**TAREAS POR REALIZAR**
A. Responde estas preguntas con base en la nota sobre las pensiones de Tamaulipas:
(i) ¿En qué año se quedaría sin recursos el sistema de pensiones del Estado?
(ii) ¿A qué edad se eleva la jubilación para mujeres y hombres de nuevo ingreso?
(iii) ¿Qué partido no respaldó el dictamen?
B. Según la nota sobre las pensiones de Tamaulipas, ¿con qué fin se aprobó la iniciativa del gobernador? Explícalo en una a tres oraciones.

**TEXTO DE LECTURA**
Por Rogelio Rodríguez Mendoza.
Para evitar que el sistema de pensiones del Estado se quede sin recursos en 2031, la Diputación Permanente del Congreso del Estado aprobó, con dispensa de turno a comisiones, una iniciativa del gobernador, Américo Villarreal Anaya, que incrementa las cuotas de los trabajadores y las aportaciones del “patrón”, además de aumentar a 65 años la edad de jubilación para mujeres y hombres de nuevo ingreso.
Sin el respaldo del PAN, el órgano legislativo dictaminó a favor la propuesta del mandatario que modifica la Ley de Previsión y Seguridad Social del Estado de Tamaulipas, por lo que este viernes será sometida a la aprobación del Pleno Legislativo en sesión extraordinaria.

**DATOS PROPORCIONADOS**
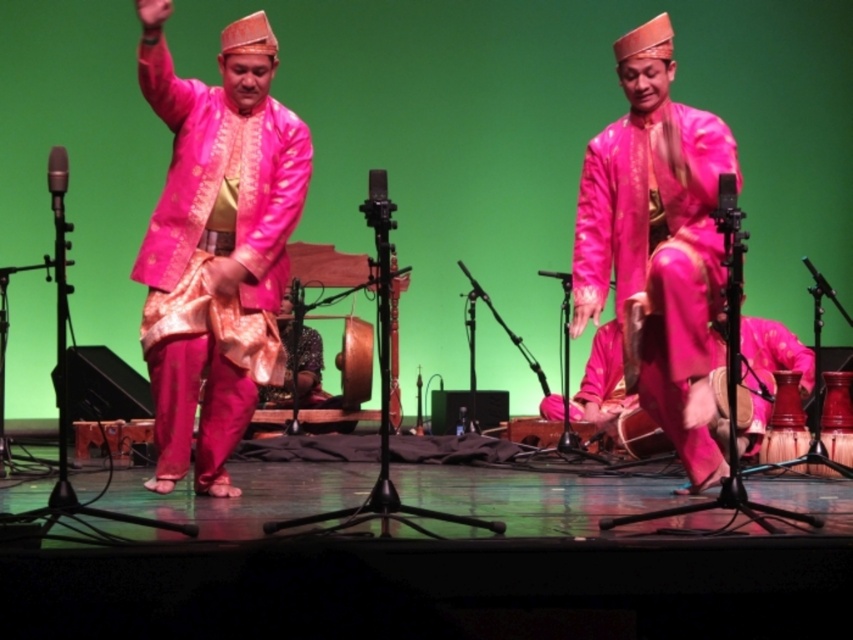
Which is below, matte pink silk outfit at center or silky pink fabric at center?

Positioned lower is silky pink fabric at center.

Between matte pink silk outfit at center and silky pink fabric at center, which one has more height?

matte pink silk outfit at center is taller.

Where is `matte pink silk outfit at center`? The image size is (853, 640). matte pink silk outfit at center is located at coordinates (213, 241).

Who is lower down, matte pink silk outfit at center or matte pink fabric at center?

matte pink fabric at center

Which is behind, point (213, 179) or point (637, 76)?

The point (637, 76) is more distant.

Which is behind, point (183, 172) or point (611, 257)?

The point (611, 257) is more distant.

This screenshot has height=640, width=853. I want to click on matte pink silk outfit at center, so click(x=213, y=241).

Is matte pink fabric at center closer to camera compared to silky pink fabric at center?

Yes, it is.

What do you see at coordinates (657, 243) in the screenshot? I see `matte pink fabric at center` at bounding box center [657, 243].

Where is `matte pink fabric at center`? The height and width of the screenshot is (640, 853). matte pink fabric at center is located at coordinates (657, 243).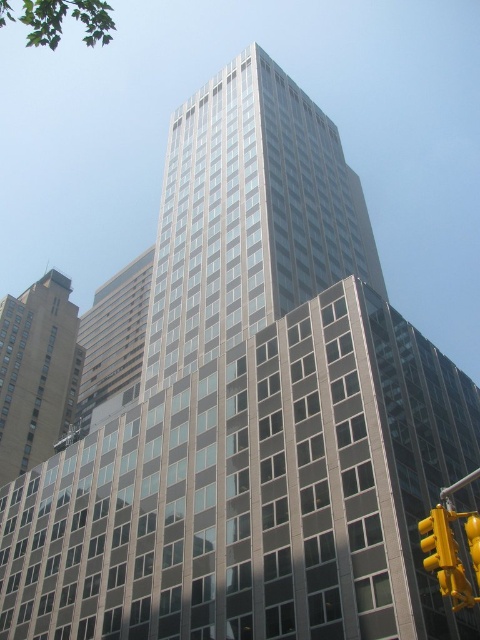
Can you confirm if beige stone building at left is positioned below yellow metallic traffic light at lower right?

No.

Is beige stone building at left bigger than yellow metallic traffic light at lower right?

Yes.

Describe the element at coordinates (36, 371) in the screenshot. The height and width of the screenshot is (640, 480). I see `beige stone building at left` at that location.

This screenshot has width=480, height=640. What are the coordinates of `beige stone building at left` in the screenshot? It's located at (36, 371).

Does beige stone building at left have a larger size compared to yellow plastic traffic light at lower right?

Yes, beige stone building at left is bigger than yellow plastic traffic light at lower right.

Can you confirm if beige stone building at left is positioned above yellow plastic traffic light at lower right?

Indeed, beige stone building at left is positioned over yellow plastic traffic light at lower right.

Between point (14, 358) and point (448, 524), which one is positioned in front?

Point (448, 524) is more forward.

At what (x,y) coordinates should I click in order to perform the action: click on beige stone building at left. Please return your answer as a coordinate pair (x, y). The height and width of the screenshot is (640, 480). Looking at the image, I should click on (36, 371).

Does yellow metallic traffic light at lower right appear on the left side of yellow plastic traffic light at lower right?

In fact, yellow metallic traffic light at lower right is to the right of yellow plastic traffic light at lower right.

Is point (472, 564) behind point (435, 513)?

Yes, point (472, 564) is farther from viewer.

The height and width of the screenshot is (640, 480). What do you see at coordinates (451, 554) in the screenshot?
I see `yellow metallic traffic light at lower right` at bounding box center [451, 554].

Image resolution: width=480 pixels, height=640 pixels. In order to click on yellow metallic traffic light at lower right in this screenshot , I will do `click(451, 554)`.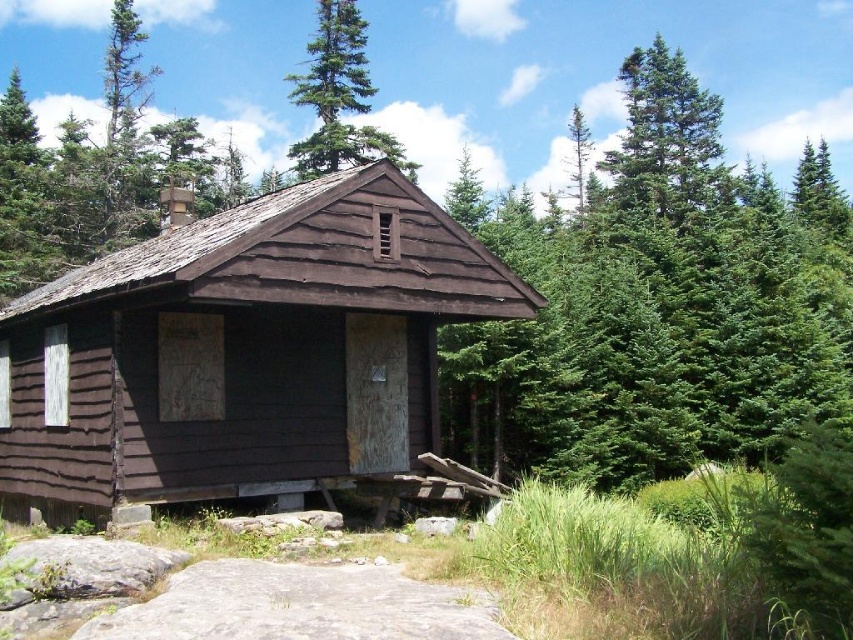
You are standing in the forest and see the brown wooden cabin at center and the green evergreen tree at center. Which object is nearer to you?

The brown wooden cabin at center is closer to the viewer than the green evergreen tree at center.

==

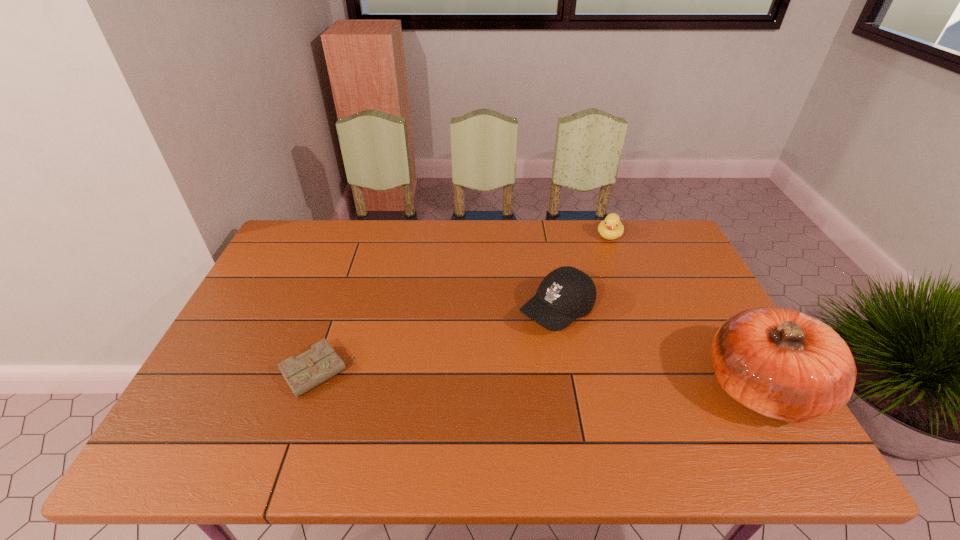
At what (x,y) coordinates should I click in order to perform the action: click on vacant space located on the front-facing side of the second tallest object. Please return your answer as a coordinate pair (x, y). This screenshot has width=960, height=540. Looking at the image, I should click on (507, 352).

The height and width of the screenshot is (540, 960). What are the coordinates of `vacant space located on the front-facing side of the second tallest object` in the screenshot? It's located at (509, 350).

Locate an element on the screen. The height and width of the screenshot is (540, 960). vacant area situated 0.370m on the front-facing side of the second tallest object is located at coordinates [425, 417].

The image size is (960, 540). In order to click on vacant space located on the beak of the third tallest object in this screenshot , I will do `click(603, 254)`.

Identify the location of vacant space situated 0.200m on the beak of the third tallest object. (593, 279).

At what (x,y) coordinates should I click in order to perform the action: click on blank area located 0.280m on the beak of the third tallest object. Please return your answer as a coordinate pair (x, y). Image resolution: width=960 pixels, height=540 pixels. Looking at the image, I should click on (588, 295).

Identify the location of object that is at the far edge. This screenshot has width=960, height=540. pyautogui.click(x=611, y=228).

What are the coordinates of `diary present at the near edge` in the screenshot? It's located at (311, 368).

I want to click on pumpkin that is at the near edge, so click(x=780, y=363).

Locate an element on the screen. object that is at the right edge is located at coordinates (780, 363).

* * *

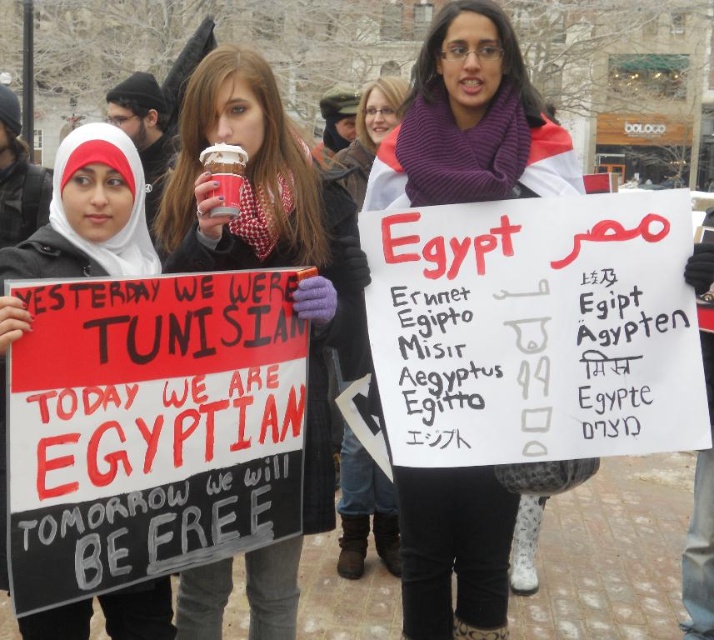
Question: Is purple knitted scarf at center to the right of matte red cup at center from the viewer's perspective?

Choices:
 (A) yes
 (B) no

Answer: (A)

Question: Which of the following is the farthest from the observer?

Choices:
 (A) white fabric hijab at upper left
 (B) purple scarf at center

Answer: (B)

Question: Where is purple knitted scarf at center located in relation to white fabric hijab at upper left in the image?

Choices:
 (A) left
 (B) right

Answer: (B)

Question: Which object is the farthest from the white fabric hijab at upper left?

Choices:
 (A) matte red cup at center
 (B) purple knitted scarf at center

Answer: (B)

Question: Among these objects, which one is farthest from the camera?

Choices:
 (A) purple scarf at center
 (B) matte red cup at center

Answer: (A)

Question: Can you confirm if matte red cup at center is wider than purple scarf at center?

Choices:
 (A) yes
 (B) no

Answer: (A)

**RESPUESTAS POR TAREA**
A.
(i) En 2031.
(ii) A los 65 años.
(iii) El PAN.

B. Se aprobó para evitar que el sistema de pensiones del Estado se quede sin recursos en 2031. Para lograrlo, la iniciativa incrementa las cuotas de los trabajadores y las aportaciones del "patrón", y aumenta a 65 años la edad de jubilación para el personal de nuevo ingreso.